Start of DATA EXTRACT

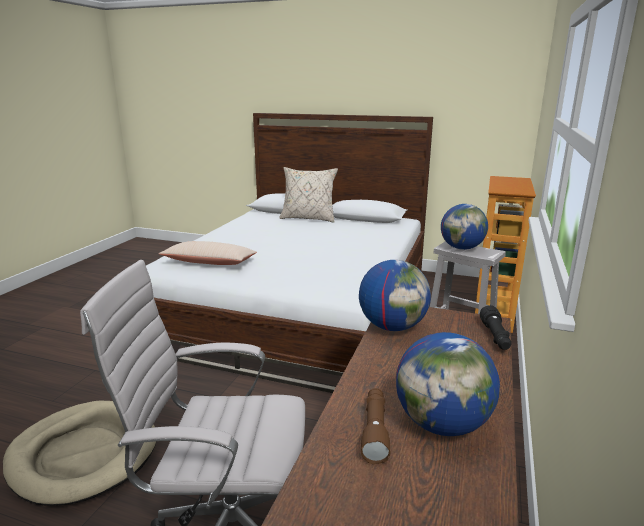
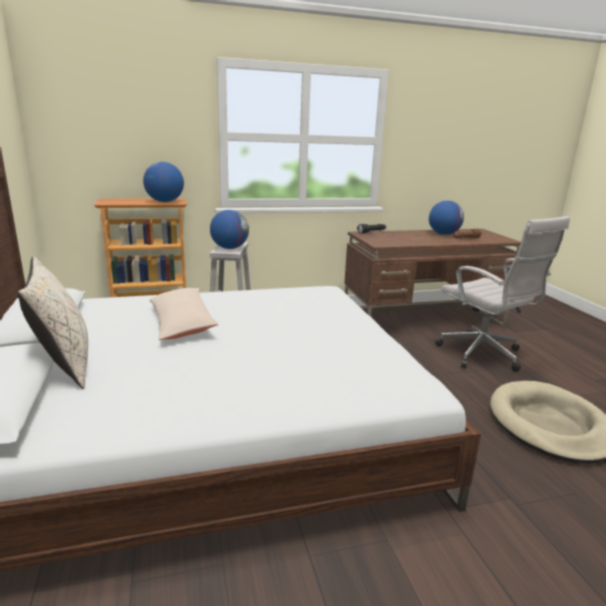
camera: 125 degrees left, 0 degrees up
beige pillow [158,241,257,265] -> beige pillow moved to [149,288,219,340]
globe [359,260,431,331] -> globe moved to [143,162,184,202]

End of DATA EXTRACT

From the first line to the last, repeat the listing exactly and skip its images.

camera: 125 degrees left, 0 degrees up
beige pillow [158,241,257,265] -> beige pillow moved to [149,288,219,340]
globe [359,260,431,331] -> globe moved to [143,162,184,202]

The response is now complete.